Sağlık okuryazarlığı, Dünya Sağlık Örgütü (DSÖ) tarafından “kişilerin sağlıklarıyla ilgili bilgiye, yine sağlıklarını koruyacak ve yükseltecek şekilde ulaşmasını, bu bilgiyi anlaması ve kullanması için gerekli motivasyon ve yeteneği sağlayan sosyal ve bilişsel beceriler” olarak ifade edilmiştir.

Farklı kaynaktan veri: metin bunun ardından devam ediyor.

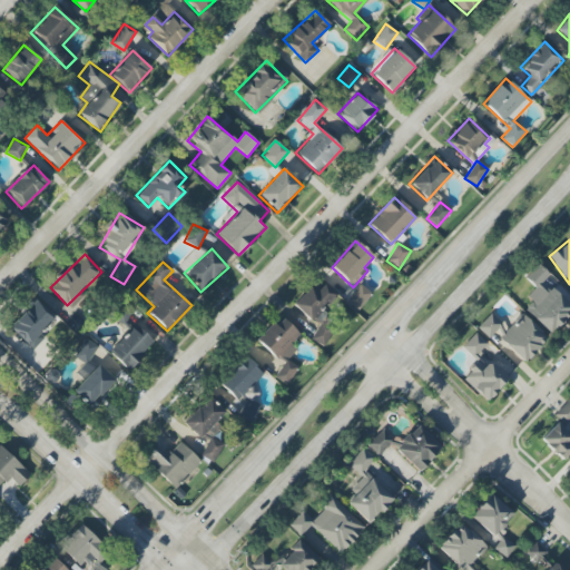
[(524,310),(550,334),(569,311),(569,297),(536,266),(524,278),(534,287),(526,297),(531,303),(524,310)]
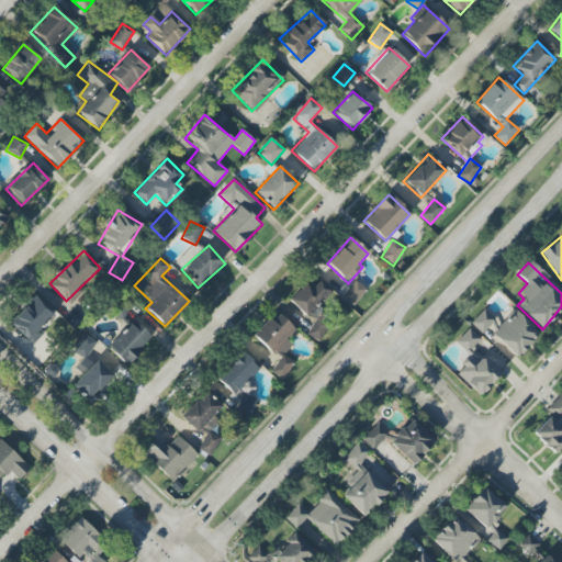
[(306,316),(329,291),(312,276),(289,301),(306,316)]
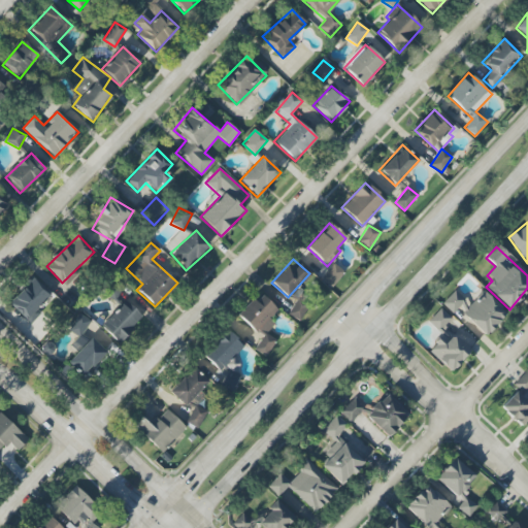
[(320,278),(331,288),(344,272),(333,263),(320,278)]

Sağlık okuryazarlığı seviyesi yaş, cinsiyet, ırk, sosyoekonomik statü, eğitim, meslek, okuryazarlık, işsizlik durumu, aile ve yaşıtların etkisi, medya kullanımı, fiziksel çevre, demografik durum, kültür, dil, politik güçler, toplumsal sistemler gibi birçok unsurdan etkilenebilmektedir.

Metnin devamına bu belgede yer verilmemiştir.